Over the course of the week, when I wasn’t cleaning around the area, I found myself turning into the 24 year old version of myself. I was eating like crap (literally had Zaxby’s daily with no regrets), not lifting weights, staying up until 5am, not doing homework or anything else remotely constructive until the last minute, and just…generally being lazy. And you know? It felt good. It really did. I kinda understood how people could get stuck in that mode, especially when weed and alcohol are involved. I also realized that if I didn’t take that idiotic 22 hour, drive to Houston on two days notice, I could very possibly be in that same position today. I could very well be grinding day to day in a factory without any way to go to school or any way to escape it. And that’s not to say the people there are uneducated failures either. One of my old friends was finishing up his Master’s degree, and he’s doing customer service at Sprint. The quality jobs for non-professionals just aren’t there, and while it’s easy to tell those people to just move to a better place…that’s fucking scary. It wasn’t scary for me, but that’s because I’m a moron. It’s terrifying for most normal, rational humans to break away from everything they know for something that might not even work, and even if the current situation is suboptimal, it’s something. It’s a concept that I understand a lot better now than I did at age 25.

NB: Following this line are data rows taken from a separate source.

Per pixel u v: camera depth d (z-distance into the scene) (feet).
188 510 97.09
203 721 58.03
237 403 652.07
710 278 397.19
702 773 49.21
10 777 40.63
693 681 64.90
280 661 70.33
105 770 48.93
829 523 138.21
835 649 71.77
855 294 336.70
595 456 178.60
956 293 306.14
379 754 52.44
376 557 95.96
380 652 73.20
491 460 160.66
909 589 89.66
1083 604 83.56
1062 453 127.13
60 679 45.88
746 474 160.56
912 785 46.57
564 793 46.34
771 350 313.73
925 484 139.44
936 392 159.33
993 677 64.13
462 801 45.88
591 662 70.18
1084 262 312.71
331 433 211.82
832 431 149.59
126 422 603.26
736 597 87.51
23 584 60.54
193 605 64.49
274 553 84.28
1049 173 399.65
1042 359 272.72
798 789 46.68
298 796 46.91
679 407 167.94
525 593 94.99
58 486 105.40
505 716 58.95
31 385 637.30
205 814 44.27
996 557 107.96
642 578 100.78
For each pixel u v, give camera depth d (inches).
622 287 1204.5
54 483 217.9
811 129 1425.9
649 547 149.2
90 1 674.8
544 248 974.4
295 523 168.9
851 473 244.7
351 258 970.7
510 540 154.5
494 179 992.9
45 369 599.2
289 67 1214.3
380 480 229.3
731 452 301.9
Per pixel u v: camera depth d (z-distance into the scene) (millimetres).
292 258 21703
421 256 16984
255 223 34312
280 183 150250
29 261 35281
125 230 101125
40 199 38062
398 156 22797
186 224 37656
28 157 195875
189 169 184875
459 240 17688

But having the opportunity to be lazy again wasn’t the reason I need to go back. I just needed to make peace. With everyone. My uncle and cousin laughed and joked with me for the entirety of that terribly unpleasant drive back to Sumter. And my aunt and I were finally peaceful. We just talked and joked and did normal things that mothers and older sons do. I’m pretty sure that this was the first time that we’ve spent an entire week together without her yelling at me. That isn’t even satire. She literally yelled at me for something every single day for the five years I went to school there. I lived in misery, and to a degree, so did she. It was so shocking for us to be “normal.”

It also helped that people who I have seen or even contacted in a decade told me that they didn’t blame me for leaving, even if I could have done it in a better way. I figured that I would have to explain what was going on all those years ago, but they said that it was unnecessary. They knew that I was unhappy, even if I never actually said so at the time. A change of scenery was the best thing for me, and they hoped that I escaped my personal hell back then.

It took a while to get back to my normal self, whatever the hell this version of “normal” is (which explains my lack of posts lately), but I knew that I could only stay in a state of stasis for so long. I’ve grown too much in these last few years. I always have to be doing something, anything to keep my mind busy. But a few days of breaking my routine was a small price to pay for what I received in return.

Honestly, it felt like I left Sumter a whole person, which is something that I thought would never happen as recently as 20 months ago. I hugged my aunt, uncle and cousin, but it didn’t seem final. It felt much more like a  “see you later” goodbye instead of a “it was fun while it lasted” goodbye. And I agreed. I can finally go home again. It’s cool.